The line moved painfully slowly, and Brian checked his phone for other flights. He was that sure we were going to miss ours. He was just saying that we could catch a six o’clock flight, have dinner in Atlanta, and then go back to Minneapolis when the woman agent who’d been pointed out to us came over and asked, “You two together?”
“YES,” we said!
“Come with me.” There were only about five people ahead of us at this point, but she got us through ahead of them and we were grateful. After making it through security, I asked Brian, “Think we’ll make it?”
“No,” he laughed. “We still have to take the tram!”
“Sh*t, I forgot about that,” I sighed. But still, we hustled. We were standing, waiting for the tram when Brian held up his cell phone and said, “I missed a call. It’s a Pittsburgh number.”
He called back and I heard him say, “This is Brian X. I just received a call from you. Yes! We’re waiting for the tram right now. Thanks!”
He was smiling when he said, “That was Delta. They’re holding the flight for us but we’ve got to get there fast!”
The tram arrived and we boarded. I willed the doors to close so we could move faster and we finally made it to the right place. Our gate was in sight and suddenly we heard our names over the loudspeaker. “Brian X and Terri X. You have one minute to board.” I didn’t even wait for Brian. I took off sprinting and he quickly followed suit. The ticket agents scanned our passes and waved us through. As we were running down the ramp to the airplane doorway, a male flight attendant with a good sense of humor cheered us on, saying, “Mr. Brian X! Come on down! Terri X! Come on down!”
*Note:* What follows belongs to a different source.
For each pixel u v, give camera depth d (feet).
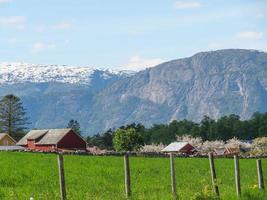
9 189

We were laughing and out of breath as we walked between the rows of seats. I tried not to notice the disapproving looks on the faces of the other passengers as I located my seat and sunk down into it with a sense of complete and utter relief. I sent a quick text to Mark to let him know I was on my way back and then turned off my phone. I took out my book and picked up where I’d left off earlier that day and only a while later did I realize how tightly wound I must have been all day long. The lack of sleep and all the nervousness had caught up with me. My eyes felt like they would pop out of the sockets and my head was pounding. I just wanted to get back home. But as I sat there feeling completely exhausted I heard a woman’s voice behind me singing Head and shoulders, knees and toes, knees and toes…. And then the belly laugh of a toddler. Such a sweet sound. It made me smile. Not long afterwards, I heard the little one begging Mom, “Wanna hi. Wanna hi! Wanna HI!” Then right over my shoulder, I heard, “Ha-eeeee, Ha-eeee, HA-EEEEE!”
I turned around and saw the cutest button nose, a baby smile squished behind a pacifier, and a little set of eyes twinkling at me over the back of my seat. I realized that the little guy had been asking Mom if he could say hi to me. I couldn’t help but return his smile. He melted my heart.
“Hi!” I said to him. “What’s your name?”
“Whshwhshy” he said from behind the pacifier.
“Oh… how old are you?”
“Whswhsy,” he said.
I held up two fingers. “This many?”
Cutie Pie nodded at me and then Mom said he had to sit back down and that cute button nose disappeared again behind my seat. A while later I heard again, “Wanna hi. Wanna hi! Wanna HI!” But this time, Mom said no more. I was a little disappointed.
I couldn’t read any more. My eyes hurt. I couldn’t sleep either. So I rode out the rest of the flight just staring ahead. Finally, we landed. I texted Tammy to let her know I’d arrived and then called her to let her know at which door I was waiting. We chatted all the way home and when she dropped me off, I grabbed a quick bite to eat and went straight to bed. And slept. All night long.
I did it. Without making a fool of myself or getting completely lost. I’d do it all again if I was asked. But I’m not in a hurry.